Sowie: Cherubinischer Wandersmann, hg. v. L.Gnädinger, Stuttgart 1984, Vierdtes Buch, Nr. 32, 156 ("Eins jeden Element"):
"Jm Wasser lebt der Fisch / die
Pflantzen in der Erden /
Der Vogel in der Lufft / die Sonn im Firmament:
Der Salamander muß im Feur erhalten werden:
Jm Hertzen JESU ich / als meinem Element."

(c) Das Denken Eckeharts wird von den Dominikanern Albertus Magnus und Dietrich von Freiberg (um 1240 - um 1318/1320) angeregt. Es stützt sich auf Augustinus, Dionysios Areopagita sowie auf jüdische und arabische Philosophie und Theologie.

(d) Ivan Karamazov fragt, ob die höhere Harmonie, die Erkenntnis von Gut und Böse, das Glück der Menschheit die Tränen eines einzigen Kindes wert sind. Vgl. F.M.Dostoevskij, Brat'ja Karamazovy, 5. Buch, 4. Kapitel (Bunt – Die Auflehnung).

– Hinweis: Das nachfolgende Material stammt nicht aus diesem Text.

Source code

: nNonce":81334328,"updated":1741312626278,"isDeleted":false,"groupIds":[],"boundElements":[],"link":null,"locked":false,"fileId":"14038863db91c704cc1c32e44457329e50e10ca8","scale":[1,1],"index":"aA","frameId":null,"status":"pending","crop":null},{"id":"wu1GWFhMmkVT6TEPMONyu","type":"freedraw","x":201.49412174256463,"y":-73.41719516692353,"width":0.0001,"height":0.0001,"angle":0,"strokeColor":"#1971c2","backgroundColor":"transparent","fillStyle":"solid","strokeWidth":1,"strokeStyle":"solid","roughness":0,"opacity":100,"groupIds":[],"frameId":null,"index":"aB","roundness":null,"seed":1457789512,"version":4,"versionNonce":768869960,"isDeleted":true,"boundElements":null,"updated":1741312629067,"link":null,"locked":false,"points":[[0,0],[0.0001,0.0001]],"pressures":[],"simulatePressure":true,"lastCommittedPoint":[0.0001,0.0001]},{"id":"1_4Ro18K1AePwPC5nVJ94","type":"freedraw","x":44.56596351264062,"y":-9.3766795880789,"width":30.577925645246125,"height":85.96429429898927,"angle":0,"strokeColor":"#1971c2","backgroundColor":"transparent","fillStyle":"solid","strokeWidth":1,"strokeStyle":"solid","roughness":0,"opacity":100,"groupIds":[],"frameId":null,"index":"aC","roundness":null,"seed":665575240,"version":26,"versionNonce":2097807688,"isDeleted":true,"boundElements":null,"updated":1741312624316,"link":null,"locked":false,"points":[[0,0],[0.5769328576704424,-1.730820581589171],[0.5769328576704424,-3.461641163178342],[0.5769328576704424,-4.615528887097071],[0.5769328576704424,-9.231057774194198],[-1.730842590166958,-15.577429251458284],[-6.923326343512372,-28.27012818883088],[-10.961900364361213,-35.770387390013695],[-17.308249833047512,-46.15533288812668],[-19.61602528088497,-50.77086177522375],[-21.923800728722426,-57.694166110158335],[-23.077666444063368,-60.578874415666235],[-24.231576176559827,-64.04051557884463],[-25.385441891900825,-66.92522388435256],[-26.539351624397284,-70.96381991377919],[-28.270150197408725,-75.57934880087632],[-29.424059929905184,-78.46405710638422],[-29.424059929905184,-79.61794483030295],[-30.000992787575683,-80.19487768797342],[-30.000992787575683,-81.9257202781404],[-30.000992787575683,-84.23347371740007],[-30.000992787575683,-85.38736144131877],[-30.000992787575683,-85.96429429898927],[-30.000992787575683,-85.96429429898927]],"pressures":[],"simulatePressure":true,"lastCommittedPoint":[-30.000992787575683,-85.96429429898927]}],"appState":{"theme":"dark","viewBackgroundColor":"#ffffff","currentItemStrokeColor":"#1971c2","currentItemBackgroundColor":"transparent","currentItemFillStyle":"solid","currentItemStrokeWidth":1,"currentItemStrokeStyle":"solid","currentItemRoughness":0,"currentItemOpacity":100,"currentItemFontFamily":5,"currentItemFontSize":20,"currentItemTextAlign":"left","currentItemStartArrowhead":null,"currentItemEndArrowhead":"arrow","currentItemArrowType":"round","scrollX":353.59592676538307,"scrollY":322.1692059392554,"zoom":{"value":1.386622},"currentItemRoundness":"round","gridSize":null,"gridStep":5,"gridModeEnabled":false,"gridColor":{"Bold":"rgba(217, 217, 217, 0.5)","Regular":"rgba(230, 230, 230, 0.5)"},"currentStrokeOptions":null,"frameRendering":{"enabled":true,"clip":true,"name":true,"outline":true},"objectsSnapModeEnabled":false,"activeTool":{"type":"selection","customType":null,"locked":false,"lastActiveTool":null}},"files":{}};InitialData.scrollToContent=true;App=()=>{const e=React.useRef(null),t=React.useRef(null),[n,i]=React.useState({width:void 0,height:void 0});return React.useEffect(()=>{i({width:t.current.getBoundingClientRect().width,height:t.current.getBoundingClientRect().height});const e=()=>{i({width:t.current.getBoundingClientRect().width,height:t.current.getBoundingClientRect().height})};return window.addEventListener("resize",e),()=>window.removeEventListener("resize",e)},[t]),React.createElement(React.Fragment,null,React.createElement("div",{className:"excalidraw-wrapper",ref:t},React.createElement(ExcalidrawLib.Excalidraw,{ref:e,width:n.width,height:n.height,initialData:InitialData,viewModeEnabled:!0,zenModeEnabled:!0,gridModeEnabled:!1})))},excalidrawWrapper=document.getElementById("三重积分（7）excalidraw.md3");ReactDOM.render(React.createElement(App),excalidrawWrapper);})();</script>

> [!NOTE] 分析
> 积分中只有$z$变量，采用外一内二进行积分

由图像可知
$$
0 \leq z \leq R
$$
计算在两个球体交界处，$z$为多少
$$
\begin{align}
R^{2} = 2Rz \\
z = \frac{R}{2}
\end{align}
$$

(e) Wörtlich: er wirkt wie ein innerliches Dazutrinken (vnutrennja pripivka). H.Ruoff übersetzt: "er wirkt wie ein Serum". Fr. Stephen Janos übersetzt: "acting moreso like an inner engrafting".

(f) Antonij (Chrapovickij), Metropolit von Kiev und Galič (1863-1936), Ersthierarch der Russischen Orthodoxen Auslandskirche. Berdjaev denkt vor allem an seine später in der Orthodoxie umstrittene Magisterdissertation: Psychologische Daten zu Gunsten der Willensfreiheit und der Sittlichkeit, St. Petersburg 1887, zweite Auflage 1888.

(g) Da die Böhme-Zitate innerhalb des russischen Textes außerordentlich fehlerhaft wiedergegeben sind, wird korrigiert nach: Jakob Böhme's sämmtliche Werke hg. v. K.W.Schiebler, Bd. 1, zweite Auflage, Leipzig 1860, Bde. 2-7, erste Auflage, Leipzig 1832-1847.

(h) Johann Jakob Bachofen (1815-1887), Soziologe, Geschichtsphilosoph und Mythenforscher, Gesammelte Werke, 10 Bde., Basel 1943-1967. Siehe auch Claude Lévi-Strauss, La pensée sauvage, Paris 1962.